L'Occident n'est plus source d'espoir

Le 21/11/2015

Dans Humeurs

Une semaine après cette terrible nuit du 13 novembre, l'émotion est toujours là. Le temps de la réflexion doit pourtant venir.

 

Certains ne verront dans ces massacres que l'effet des méfaits d'une religion qu'ils n'aiment pas, l'islam, et verront dans ces actes de terrorisme l'amorce d'une guerre de religions, voire de civilisations. La réponse pour ceux-là est simplissime: contrôle des frontières, repli sur soi, mise au pas des étrangers.
Les plus réfléchis comprendront que le terrorisme de Daesh n'a rien à voir avec l'islam, et que la quasi totalité des musulmans ne se reconnait nullement dans ces assassins, comme aucun chrétien aujourd'hui ne se reconnait dans les croisés ou les missionnaires colonisateurs.
La question est de savoir pourquoi notre monde civilisé a pu accoucher d'une telle monstruosité, et pourquoi des peuples du moyen-orient peuvent lui réserver un accueil favorable, qu'ils se nomment Daesh, talibans ou Al Qaïda.
Car le point commun de toute cette violence de ces groupes terroristes est la haine de l'Occident. Peut-être cela remonte-t-il à la chute du shah d'Iran. Le pays était alors en plein développement économique, il se laïcisait, le capitalisme y battait son plein, la consommation flambait.
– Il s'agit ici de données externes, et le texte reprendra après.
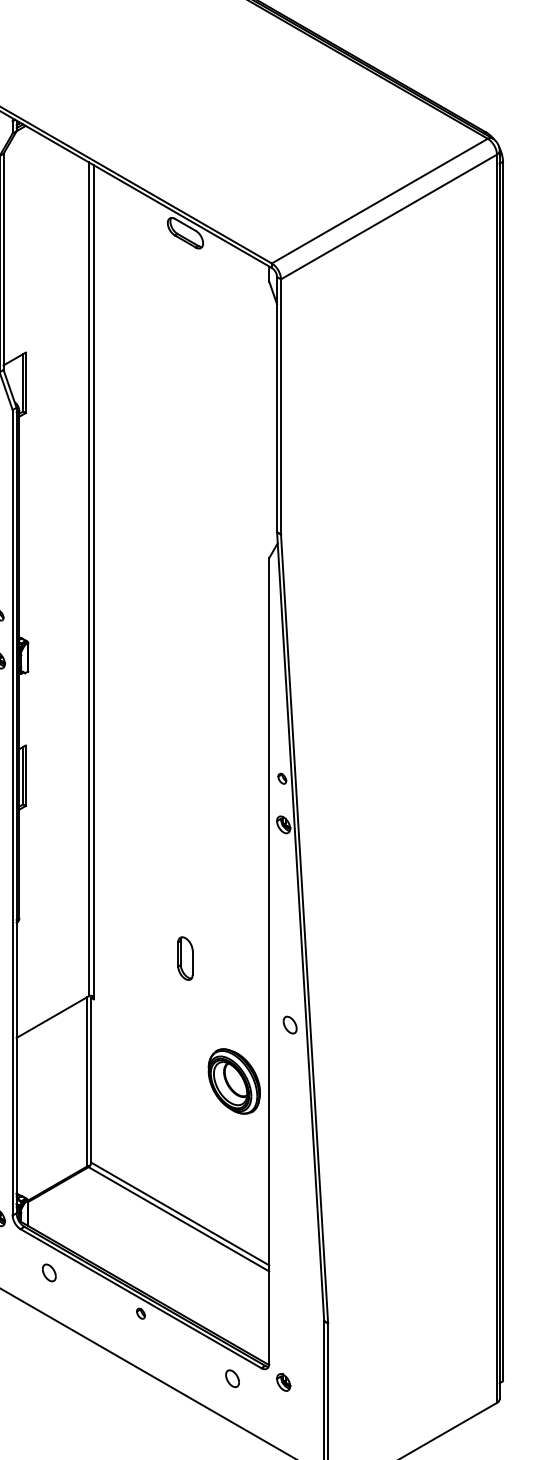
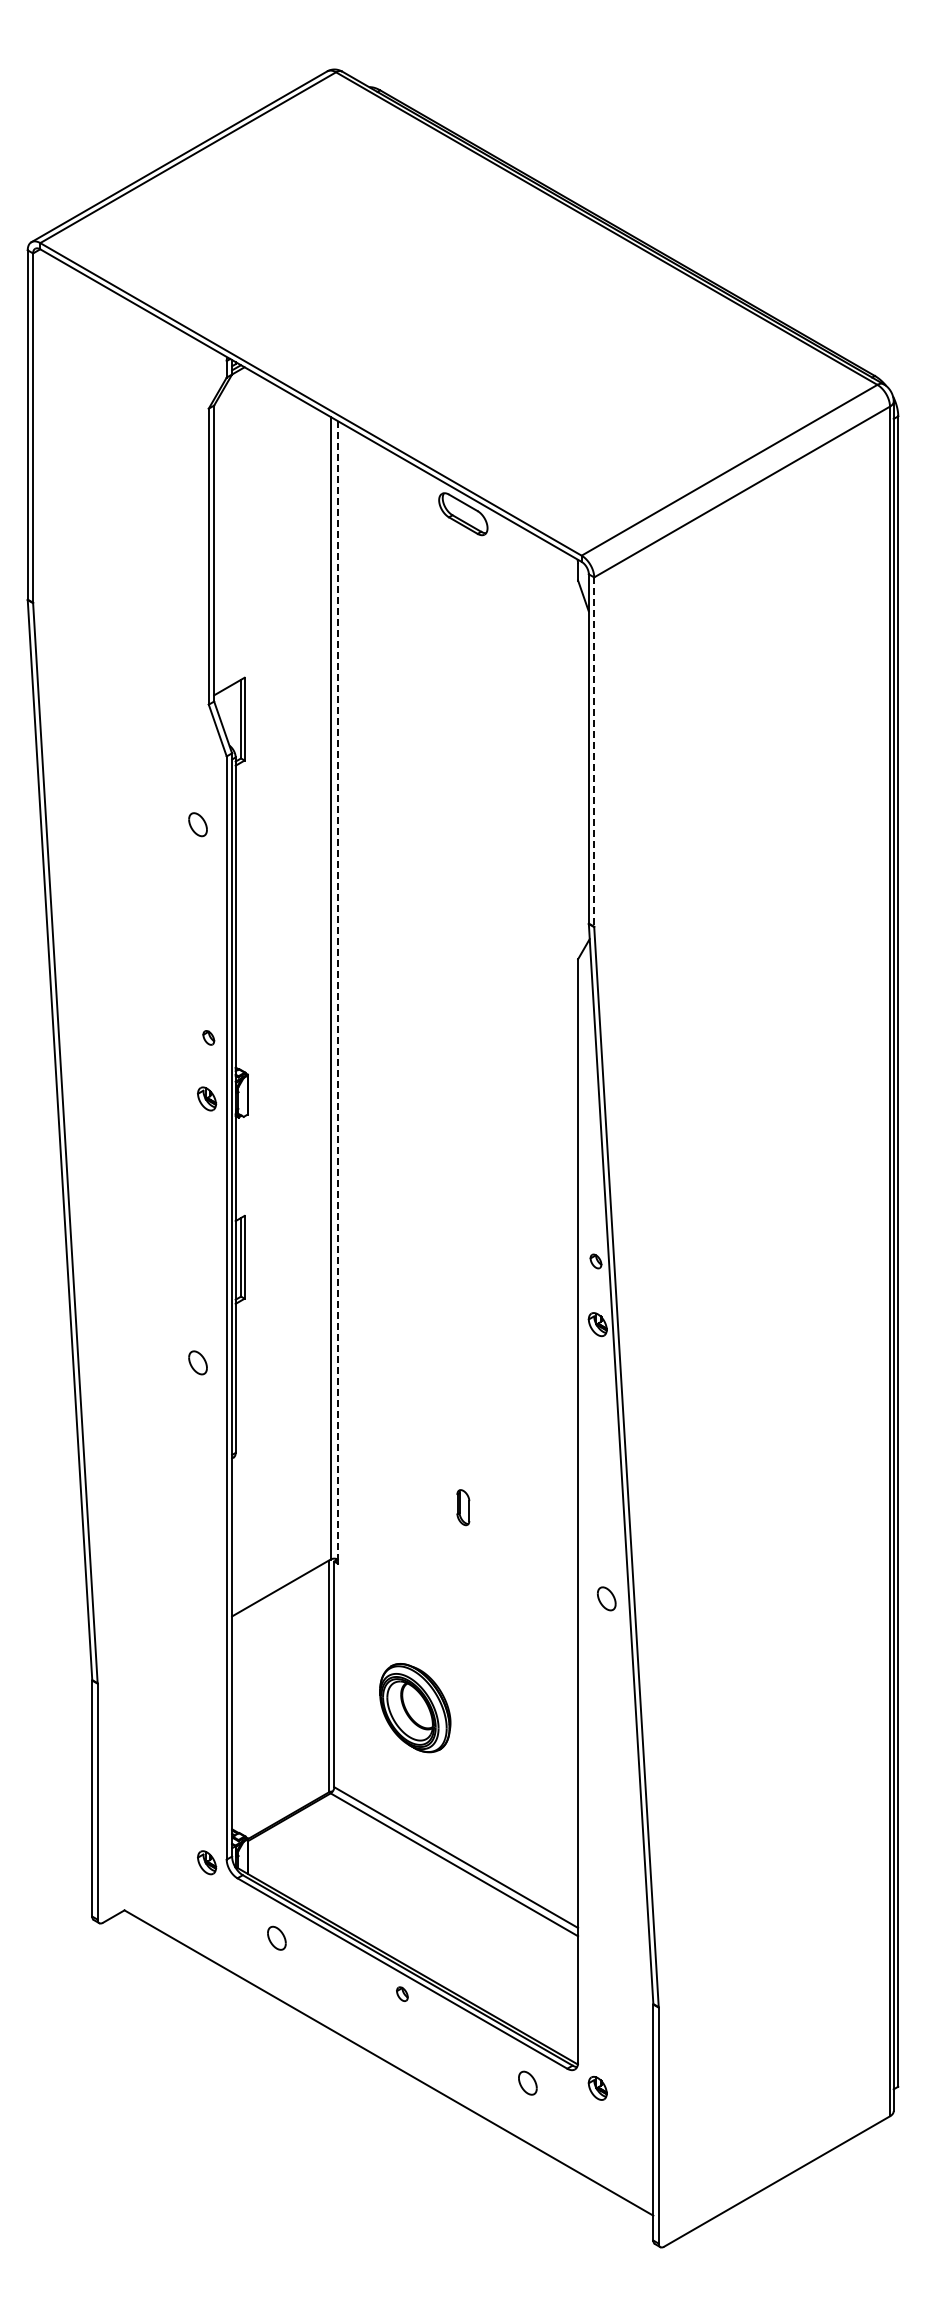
line: (281, 407) -> (594, 752), solid -> dashed
line: (93, 580) -> (337, 990), solid -> dashed
part: (185, 958) -> (463, 1507), size x0.6
part: (234, 1081) -> (415, 1708), moved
L'envers de la médaille fut un accroissement brutal des inégalités parallèlement à une révolution des modes de vie, bousulant les traditionnels liens sociaux, les traditions religieuses, débouchant sur un rejet fort de la société promise par cet essor économique. Le shah a payé pour avoir voulu occidentaliser le pays, en n'ayant pas vu que la condition en était des millions d'iraniens laissés sur le bord du chemin et une société en rupture avec la société traditionnelle, fait inacceptable pour la majorité du peuple qu ne profitait pas de l'accroissement du gâteau.
Le shah a été renversé. L'Occident n'en a pas tiré les enseignements, étant trop sûr de son modèle de développement. Et l'Iran a été mis au ban du monde. 
Et puis on a fait la guerre à l'Irak. Une première fois en 1990 quand Sadam Hussein a envahi le Koweit, dans le but de faire revenir dans son giron une région qui n'aurait jamais dû en partir. Et une seconde fois entre 2003 et 2011, pour et après la chute du dictateur. 500 000 irakiens ont été tués, contre 4000 américains, un pays mis à feu et à sang, où se sont réveillées les vieilles haines tribales, religieuses, ethniques, et où on meurt tous les jours sous les bombes et les attentats. Pour assurer leur pétrole, l'Occident a continué à faire ami ami avec ce qu'on nomme les monarchies du golfe, à la fois réactionnaires et radicales, minuscules mais détenteurs de l'essentiel des richesses naturelles, et fournisseurs de pétrole et acheteurs d'armes occidentales les plus perfectionnées. On a encouragé la "libération" de la Libye, mais sans assurer l'après-vente. Le remède a été pire que le mal. On a lâché Moubarak, mais encouragé Sissi qui avait pourtant viré un gouvernement élu démocratiquement, et qui aujourd'hui tue de façon la plus expéditive les musulmans réputés salafistes, mais qui achète nos articles de guerre.
Comment dans ces conditions l'Occident pourrait-il faire rêver?
L'Occident a découpé arbitrairement la région pour la maintenir sous son pouvoir. Il est le tenant d'un modéle économique fondé sur le profit et la consommation, déstructurant les société traditionnelles et débouchant sur des société inégalitaires et païennes. Il est l'allié des régimes les plus réactionnaires et éloignés des peuples.
Cette réalité a été le terreau sur lequel a poussé le radicalisme islamique, qui est avant toute chose un rejet de l'Occident, de son comportement, de son modèle de développement.
On pourra dire que la "real politic" en est la cause. Qu'il faut bien assurer nos approvisionnements en pétrole; que si on ne vend pas des armes à ces pays, d'autres le feront; et que vendre des armes est bon pour nos entreprises et l'emploi.

Sans doute. Mais ce n'est pas bon pour le moral. Sans valeurs autres que l'argent, l'Occident sera de moins en moins porteur d'espoir, et pas seulement à l'extérieur. A lui de faire son introspection et de réfléchir au modèle de société des prochaines décennies.